CONFLICT OF INTEREST
The authors declare that they have no conflict of interest.
ACKNOWLEDGEMENTS
This work was funded by ARO grant W911NF-14-1-0397 to PKS under the DARPA Big Mechanism program and by NIGMS grant P50GM107618 to PKS.
Glossary
- Application programming interface (API)
- a standardized interface by which one software system can use services provided by other software, often remotely; in the current context, INDRA accesses NLP systems and pathway databases via APIs. INDRA exposes an API that other software can build upon. API is used here interchangeably with Interface (e.g. INDRA’s TRIPS Interface).
- Molecular mechanism
- used in this paper to refer to processes involved in changing the state of a molecular entity or in describing its interaction with another molecular entity as represented by a set of linked biochemical reactions. Mechanisms are often described in the literature and are captured in databases in formats such as BioPAX. The information we extract from such descriptions are interchangeably referred to as mechanistic information, mechanistic assertions, mechanistic facts and mechanistic findings.
- Processor
- a module in INDRA that constructs INDRA Statements from a specific input format.
- Template extraction
- the process by which INDRA Processors extract INDRA Statements from various input formats.
- Assembler
- a module in INDRA that constructs a model, network or other output from INDRA Statements.
- Model assembly
- the process of automatically generating a model in a given computational formalism from an intermediate knowledge representation; in our context from INDRA Statements.
- Executable model
- a computational model that can be simulated to reproduce the observable dynamical behavior of a system; often, but not always, a system of linked differential equations.
- Policies
- user-defined settings which affect the automated assembly process.

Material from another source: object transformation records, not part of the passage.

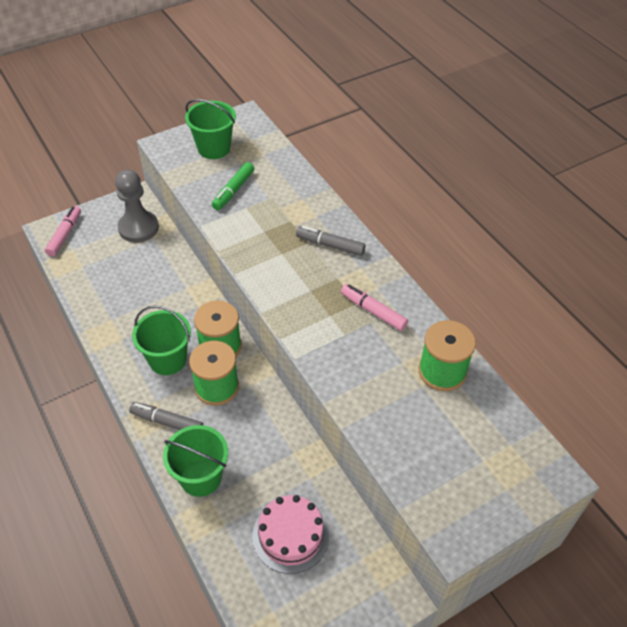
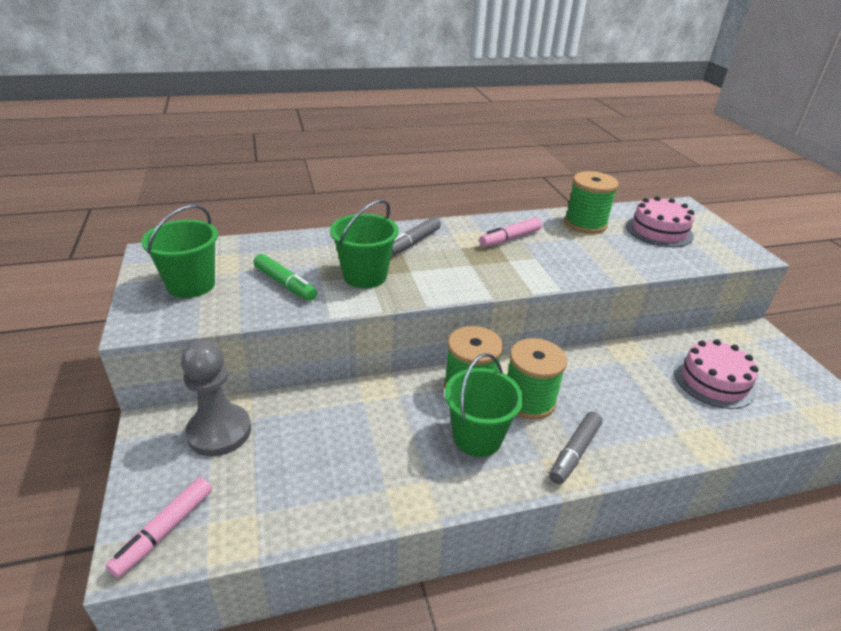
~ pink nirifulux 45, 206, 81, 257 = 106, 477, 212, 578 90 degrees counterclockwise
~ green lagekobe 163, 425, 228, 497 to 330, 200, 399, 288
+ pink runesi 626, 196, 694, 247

- Knowledge representation
- a formalism that allows aggregation of information, potentially from multiple sources, in a standardized computable format; in the current context, INDRA Statements serve as a common knowledge representation for mechanistic information.
- Natural language (NL)
- language that humans commonly use to communicate in speech and writing; in the current context, restricted to the English language.
- Natural language processing (NLP)
- the algorithmic process by which a computer interprets natural language text.
- Named entity recognition (NER)
- a sub-task of NLP concerned with the recognition of special words in a text that are not part of the general language; in the current context NER is used to identify proteins, metabolites, drugs, and other terms (which are generally referred to as named entities).
- Grounding
- a sub-task of NLP related to NER which assigns unique identifiers to named entities in text by linking them to ontologies and databases; in the current context this involves creating links to databases such as UniProt, HGNC, GO or ChEBI.
- Logical form (LF)
- a graph representing the meaning of a sentence; an intermediate output of natural language processing in the TRIPS system (Box 1).
- Extraction knowledge base (EKB)
- a collection of events and terms relevant to molecular biology that is the result of natural language processing with TRIPS (Box 1).